◆ **ACTIVITY**
Each line in the entries below that holds the word "手把手教你彻底解决" belongs in the answer.
*** DATA PROVIDED Section Begins ***
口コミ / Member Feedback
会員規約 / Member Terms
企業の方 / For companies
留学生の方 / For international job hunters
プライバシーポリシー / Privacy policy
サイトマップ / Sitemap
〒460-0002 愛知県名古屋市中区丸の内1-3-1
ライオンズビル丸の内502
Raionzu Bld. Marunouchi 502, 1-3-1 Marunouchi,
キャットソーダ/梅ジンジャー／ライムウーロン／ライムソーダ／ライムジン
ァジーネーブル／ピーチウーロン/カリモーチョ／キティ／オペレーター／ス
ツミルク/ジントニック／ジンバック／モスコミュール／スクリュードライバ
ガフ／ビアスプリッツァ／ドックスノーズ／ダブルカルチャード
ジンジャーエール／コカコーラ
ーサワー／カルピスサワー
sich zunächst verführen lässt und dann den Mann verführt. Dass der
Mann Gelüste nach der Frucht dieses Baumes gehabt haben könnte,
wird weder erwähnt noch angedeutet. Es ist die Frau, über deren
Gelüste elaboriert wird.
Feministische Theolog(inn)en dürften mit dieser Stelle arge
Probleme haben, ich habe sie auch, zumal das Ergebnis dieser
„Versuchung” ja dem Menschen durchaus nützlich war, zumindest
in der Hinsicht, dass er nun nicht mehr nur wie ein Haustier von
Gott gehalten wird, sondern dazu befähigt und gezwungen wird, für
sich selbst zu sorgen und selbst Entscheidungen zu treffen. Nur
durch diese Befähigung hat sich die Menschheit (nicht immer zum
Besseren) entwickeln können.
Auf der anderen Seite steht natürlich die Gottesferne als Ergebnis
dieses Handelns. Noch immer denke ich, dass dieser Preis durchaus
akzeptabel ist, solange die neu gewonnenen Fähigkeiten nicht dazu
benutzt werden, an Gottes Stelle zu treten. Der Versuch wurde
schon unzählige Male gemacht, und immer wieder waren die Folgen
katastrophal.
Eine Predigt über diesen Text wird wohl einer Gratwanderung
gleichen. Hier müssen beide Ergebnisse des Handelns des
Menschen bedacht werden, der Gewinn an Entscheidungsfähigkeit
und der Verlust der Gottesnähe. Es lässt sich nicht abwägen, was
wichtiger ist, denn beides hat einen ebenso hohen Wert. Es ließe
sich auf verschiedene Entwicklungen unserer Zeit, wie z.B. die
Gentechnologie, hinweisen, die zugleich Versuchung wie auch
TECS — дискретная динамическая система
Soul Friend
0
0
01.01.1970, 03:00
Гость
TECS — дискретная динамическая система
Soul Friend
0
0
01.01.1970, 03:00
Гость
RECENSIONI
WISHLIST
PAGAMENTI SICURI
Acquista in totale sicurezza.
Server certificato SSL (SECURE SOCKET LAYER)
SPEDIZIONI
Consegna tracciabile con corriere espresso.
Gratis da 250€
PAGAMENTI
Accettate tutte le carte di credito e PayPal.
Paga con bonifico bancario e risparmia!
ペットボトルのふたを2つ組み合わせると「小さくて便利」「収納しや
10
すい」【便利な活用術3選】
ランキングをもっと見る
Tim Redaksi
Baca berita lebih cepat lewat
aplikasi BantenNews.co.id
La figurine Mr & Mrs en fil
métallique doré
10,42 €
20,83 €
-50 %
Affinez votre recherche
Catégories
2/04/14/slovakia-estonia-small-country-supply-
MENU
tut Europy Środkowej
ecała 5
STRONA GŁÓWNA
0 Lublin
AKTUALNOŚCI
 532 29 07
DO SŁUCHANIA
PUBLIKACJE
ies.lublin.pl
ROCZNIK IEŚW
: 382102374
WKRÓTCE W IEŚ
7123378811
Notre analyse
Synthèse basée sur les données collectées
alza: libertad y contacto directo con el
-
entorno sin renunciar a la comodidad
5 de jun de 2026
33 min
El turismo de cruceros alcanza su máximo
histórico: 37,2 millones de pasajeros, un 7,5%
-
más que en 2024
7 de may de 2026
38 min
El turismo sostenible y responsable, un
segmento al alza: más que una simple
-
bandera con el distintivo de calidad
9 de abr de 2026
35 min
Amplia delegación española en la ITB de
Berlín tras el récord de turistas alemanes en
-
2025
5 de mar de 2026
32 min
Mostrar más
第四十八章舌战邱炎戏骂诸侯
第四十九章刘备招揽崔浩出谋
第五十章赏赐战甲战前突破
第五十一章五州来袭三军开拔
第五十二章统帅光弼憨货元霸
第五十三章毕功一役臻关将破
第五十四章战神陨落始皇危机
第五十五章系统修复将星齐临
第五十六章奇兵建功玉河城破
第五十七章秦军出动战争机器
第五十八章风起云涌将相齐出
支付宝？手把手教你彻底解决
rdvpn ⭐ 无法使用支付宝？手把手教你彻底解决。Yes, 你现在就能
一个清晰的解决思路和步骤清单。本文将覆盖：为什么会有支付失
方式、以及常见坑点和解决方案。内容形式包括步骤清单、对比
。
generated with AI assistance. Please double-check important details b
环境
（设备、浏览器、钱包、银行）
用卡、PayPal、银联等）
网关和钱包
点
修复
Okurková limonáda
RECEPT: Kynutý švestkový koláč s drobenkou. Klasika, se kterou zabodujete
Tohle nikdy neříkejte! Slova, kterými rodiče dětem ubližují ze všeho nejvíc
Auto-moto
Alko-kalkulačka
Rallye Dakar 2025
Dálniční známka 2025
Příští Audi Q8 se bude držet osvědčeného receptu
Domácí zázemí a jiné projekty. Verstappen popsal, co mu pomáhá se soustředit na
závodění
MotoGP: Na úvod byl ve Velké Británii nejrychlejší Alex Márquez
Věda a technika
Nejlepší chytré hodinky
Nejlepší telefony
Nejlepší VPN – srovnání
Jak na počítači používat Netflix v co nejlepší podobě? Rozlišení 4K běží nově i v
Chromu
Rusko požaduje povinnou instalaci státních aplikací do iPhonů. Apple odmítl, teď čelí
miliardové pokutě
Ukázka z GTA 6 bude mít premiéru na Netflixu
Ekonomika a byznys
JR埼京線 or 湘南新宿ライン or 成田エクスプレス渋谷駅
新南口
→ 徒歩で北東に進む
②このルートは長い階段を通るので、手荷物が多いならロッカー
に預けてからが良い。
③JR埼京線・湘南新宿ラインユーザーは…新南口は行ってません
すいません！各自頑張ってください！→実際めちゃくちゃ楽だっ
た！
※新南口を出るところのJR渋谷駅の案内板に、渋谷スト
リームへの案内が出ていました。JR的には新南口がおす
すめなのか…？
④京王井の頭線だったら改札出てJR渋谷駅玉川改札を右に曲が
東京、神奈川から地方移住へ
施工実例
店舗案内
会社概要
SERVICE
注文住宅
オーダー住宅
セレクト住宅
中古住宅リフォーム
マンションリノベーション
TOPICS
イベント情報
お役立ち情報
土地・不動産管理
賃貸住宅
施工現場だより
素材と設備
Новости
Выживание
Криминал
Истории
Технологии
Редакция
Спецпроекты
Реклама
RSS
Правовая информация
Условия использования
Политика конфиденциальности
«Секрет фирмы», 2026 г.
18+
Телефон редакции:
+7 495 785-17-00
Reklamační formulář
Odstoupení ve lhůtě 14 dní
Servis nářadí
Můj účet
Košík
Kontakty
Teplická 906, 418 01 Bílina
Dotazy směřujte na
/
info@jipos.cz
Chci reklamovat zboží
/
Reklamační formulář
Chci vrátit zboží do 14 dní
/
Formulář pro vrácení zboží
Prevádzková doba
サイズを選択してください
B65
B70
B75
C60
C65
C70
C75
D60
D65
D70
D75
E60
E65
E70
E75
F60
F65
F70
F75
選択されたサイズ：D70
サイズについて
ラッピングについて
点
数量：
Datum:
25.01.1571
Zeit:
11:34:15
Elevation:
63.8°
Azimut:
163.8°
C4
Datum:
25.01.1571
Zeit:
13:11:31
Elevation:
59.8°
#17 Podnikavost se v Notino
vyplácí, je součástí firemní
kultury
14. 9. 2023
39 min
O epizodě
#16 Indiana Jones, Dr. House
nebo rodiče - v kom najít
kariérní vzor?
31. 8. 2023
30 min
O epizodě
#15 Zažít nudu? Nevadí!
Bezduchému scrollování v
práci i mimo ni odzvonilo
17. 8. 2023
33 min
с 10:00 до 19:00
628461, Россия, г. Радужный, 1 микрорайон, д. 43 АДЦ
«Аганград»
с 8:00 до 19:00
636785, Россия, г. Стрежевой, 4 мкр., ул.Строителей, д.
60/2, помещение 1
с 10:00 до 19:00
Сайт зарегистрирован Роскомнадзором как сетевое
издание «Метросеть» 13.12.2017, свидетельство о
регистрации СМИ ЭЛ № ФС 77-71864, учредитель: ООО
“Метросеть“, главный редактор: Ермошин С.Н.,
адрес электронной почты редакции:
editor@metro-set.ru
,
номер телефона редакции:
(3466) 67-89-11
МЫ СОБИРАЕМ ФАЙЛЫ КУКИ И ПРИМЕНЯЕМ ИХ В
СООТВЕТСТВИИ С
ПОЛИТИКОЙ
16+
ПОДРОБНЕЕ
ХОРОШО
*** DATA PROVIDED Section Ends ***
◆ **REPLY**
支付宝？手把手教你彻底解决
rdvpn ⭐ 无法使用支付宝？手把手教你彻底解决。Yes, 你现在就能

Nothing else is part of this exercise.